Job item: Starting at the top of the data and ending with the line that holds "giorno una grande", transcribe each line exactly; include both ends.

══ Data shown

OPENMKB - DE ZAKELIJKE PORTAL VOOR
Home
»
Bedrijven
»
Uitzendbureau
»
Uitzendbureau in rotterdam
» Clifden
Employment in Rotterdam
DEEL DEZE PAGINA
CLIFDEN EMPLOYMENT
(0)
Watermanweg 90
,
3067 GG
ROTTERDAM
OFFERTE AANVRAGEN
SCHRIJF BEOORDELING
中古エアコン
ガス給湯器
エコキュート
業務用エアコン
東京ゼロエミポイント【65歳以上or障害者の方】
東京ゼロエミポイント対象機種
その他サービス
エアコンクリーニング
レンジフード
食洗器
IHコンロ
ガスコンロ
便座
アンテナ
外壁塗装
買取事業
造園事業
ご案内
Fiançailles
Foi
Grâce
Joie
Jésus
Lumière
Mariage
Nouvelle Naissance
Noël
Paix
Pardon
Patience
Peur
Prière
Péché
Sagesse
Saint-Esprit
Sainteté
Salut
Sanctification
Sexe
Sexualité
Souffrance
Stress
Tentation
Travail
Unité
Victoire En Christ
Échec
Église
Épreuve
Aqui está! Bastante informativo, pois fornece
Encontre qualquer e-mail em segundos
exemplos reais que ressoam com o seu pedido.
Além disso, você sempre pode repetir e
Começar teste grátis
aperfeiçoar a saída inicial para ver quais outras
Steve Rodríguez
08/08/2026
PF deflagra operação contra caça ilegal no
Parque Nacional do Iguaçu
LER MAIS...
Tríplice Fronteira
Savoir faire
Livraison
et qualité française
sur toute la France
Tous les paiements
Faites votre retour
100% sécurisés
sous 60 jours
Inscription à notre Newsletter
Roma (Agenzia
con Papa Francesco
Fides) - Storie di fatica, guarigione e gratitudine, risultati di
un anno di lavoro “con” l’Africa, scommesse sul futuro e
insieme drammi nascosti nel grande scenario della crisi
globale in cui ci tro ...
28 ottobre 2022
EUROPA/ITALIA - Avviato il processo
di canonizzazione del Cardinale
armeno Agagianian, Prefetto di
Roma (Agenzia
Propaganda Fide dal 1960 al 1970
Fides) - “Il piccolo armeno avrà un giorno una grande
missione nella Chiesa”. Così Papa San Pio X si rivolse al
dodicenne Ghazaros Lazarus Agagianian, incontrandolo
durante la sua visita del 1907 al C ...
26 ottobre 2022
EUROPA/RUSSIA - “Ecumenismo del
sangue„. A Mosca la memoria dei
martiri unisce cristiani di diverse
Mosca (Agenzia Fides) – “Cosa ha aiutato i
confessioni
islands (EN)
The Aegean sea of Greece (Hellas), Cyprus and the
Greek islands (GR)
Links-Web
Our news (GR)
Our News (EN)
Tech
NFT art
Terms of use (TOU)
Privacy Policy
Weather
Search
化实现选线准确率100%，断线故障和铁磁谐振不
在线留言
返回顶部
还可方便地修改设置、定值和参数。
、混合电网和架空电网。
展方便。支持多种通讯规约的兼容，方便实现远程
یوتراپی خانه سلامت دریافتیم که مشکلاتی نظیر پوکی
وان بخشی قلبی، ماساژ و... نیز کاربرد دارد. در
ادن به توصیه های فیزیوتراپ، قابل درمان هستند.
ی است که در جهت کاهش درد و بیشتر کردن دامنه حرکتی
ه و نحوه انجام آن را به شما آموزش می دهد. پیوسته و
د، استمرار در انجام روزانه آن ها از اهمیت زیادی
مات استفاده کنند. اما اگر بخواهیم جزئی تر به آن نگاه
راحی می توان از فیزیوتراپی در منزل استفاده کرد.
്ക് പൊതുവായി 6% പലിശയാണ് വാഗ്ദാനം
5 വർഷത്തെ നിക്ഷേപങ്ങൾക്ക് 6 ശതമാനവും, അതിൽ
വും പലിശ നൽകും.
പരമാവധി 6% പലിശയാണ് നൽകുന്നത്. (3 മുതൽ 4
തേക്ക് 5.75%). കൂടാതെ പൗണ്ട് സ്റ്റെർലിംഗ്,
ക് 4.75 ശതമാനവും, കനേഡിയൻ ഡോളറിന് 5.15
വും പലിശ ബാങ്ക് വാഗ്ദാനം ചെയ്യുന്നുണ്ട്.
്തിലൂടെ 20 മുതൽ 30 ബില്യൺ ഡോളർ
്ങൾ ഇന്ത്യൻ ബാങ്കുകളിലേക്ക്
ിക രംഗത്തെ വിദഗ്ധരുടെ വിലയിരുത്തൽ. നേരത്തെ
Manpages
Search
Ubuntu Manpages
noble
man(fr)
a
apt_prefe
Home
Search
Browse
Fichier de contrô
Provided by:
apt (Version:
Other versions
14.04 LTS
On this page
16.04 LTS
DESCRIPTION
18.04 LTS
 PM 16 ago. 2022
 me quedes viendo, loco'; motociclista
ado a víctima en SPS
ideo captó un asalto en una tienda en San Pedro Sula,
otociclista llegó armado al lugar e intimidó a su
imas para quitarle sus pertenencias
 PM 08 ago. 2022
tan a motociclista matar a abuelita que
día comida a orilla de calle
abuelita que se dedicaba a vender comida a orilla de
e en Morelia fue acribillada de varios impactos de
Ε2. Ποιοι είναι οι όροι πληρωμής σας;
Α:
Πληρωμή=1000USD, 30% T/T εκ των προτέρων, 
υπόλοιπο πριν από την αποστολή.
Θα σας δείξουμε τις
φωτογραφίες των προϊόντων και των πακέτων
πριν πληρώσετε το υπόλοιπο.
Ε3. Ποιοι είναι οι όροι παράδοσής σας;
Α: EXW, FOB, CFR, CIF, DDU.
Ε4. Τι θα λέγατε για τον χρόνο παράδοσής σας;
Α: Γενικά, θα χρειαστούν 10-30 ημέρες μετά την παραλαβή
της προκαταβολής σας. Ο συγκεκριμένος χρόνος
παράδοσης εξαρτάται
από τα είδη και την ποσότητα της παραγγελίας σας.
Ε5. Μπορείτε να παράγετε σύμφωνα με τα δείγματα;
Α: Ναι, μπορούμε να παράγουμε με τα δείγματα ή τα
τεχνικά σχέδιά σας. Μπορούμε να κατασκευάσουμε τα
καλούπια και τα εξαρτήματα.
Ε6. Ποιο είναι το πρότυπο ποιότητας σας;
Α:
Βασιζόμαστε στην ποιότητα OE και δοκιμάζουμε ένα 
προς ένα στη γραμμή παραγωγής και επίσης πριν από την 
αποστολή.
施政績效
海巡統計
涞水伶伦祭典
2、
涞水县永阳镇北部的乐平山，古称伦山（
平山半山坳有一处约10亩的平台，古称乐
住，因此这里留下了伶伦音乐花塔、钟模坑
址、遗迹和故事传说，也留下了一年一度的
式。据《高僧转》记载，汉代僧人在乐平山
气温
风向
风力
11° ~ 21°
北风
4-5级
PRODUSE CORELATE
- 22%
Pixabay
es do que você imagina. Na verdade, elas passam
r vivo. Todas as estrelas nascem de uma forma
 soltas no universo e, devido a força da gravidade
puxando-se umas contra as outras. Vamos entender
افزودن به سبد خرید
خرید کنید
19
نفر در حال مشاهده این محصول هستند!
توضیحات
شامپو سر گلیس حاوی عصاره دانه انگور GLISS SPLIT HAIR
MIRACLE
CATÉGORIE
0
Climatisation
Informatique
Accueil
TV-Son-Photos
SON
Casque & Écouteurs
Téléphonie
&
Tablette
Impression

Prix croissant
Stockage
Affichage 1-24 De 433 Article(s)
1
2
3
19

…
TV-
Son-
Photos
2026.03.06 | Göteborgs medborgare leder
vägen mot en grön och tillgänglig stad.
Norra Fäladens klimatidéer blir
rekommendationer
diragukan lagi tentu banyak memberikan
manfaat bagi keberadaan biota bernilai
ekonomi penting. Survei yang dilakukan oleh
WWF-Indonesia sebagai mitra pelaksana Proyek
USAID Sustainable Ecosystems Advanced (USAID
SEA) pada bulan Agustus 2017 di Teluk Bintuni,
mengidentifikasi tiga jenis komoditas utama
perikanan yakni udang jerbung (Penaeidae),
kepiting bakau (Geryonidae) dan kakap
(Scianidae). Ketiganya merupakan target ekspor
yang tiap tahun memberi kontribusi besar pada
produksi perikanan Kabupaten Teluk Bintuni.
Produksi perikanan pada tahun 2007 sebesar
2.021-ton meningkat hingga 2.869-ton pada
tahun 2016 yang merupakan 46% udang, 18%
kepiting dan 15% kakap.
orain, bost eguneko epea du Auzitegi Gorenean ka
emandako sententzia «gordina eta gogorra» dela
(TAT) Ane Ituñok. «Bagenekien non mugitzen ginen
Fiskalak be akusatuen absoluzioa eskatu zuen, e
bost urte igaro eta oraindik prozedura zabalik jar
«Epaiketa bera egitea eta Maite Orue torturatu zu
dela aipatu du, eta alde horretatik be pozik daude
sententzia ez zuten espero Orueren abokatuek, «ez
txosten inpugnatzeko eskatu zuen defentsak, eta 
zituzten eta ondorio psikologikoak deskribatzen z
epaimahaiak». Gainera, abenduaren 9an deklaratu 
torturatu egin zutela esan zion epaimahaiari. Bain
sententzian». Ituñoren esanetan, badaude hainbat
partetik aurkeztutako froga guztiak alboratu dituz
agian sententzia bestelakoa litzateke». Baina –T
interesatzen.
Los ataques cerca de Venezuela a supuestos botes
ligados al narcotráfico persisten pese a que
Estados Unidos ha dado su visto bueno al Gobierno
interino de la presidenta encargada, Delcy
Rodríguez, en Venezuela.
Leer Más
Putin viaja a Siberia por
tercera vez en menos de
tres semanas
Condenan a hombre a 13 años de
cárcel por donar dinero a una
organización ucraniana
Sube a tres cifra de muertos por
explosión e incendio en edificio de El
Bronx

════

Reply:
OPENMKB - DE ZAKELIJKE PORTAL VOOR
Home
»
Bedrijven
»
Uitzendbureau
»
Uitzendbureau in rotterdam
» Clifden
Employment in Rotterdam
DEEL DEZE PAGINA
CLIFDEN EMPLOYMENT
(0)
Watermanweg 90
,
3067 GG
ROTTERDAM
OFFERTE AANVRAGEN
SCHRIJF BEOORDELING
中古エアコン
ガス給湯器
エコキュート
業務用エアコン
東京ゼロエミポイント【65歳以上or障害者の方】
東京ゼロエミポイント対象機種
その他サービス
エアコンクリーニング
レンジフード
食洗器
IHコンロ
ガスコンロ
便座
アンテナ
外壁塗装
買取事業
造園事業
ご案内
Fiançailles
Foi
Grâce
Joie
Jésus
Lumière
Mariage
Nouvelle Naissance
Noël
Paix
Pardon
Patience
Peur
Prière
Péché
Sagesse
Saint-Esprit
Sainteté
Salut
Sanctification
Sexe
Sexualité
Souffrance
Stress
Tentation
Travail
Unité
Victoire En Christ
Échec
Église
Épreuve
Aqui está! Bastante informativo, pois fornece
Encontre qualquer e-mail em segundos
exemplos reais que ressoam com o seu pedido.
Além disso, você sempre pode repetir e
Começar teste grátis
aperfeiçoar a saída inicial para ver quais outras
Steve Rodríguez
08/08/2026
PF deflagra operação contra caça ilegal no
Parque Nacional do Iguaçu
LER MAIS...
Tríplice Fronteira
Savoir faire
Livraison
et qualité française
sur toute la France
Tous les paiements
Faites votre retour
100% sécurisés
sous 60 jours
Inscription à notre Newsletter
Roma (Agenzia
con Papa Francesco
Fides) - Storie di fatica, guarigione e gratitudine, risultati di
un anno di lavoro “con” l’Africa, scommesse sul futuro e
insieme drammi nascosti nel grande scenario della crisi
globale in cui ci tro ...
28 ottobre 2022
EUROPA/ITALIA - Avviato il processo
di canonizzazione del Cardinale
armeno Agagianian, Prefetto di
Roma (Agenzia
Propaganda Fide dal 1960 al 1970
Fides) - “Il piccolo armeno avrà un giorno una grande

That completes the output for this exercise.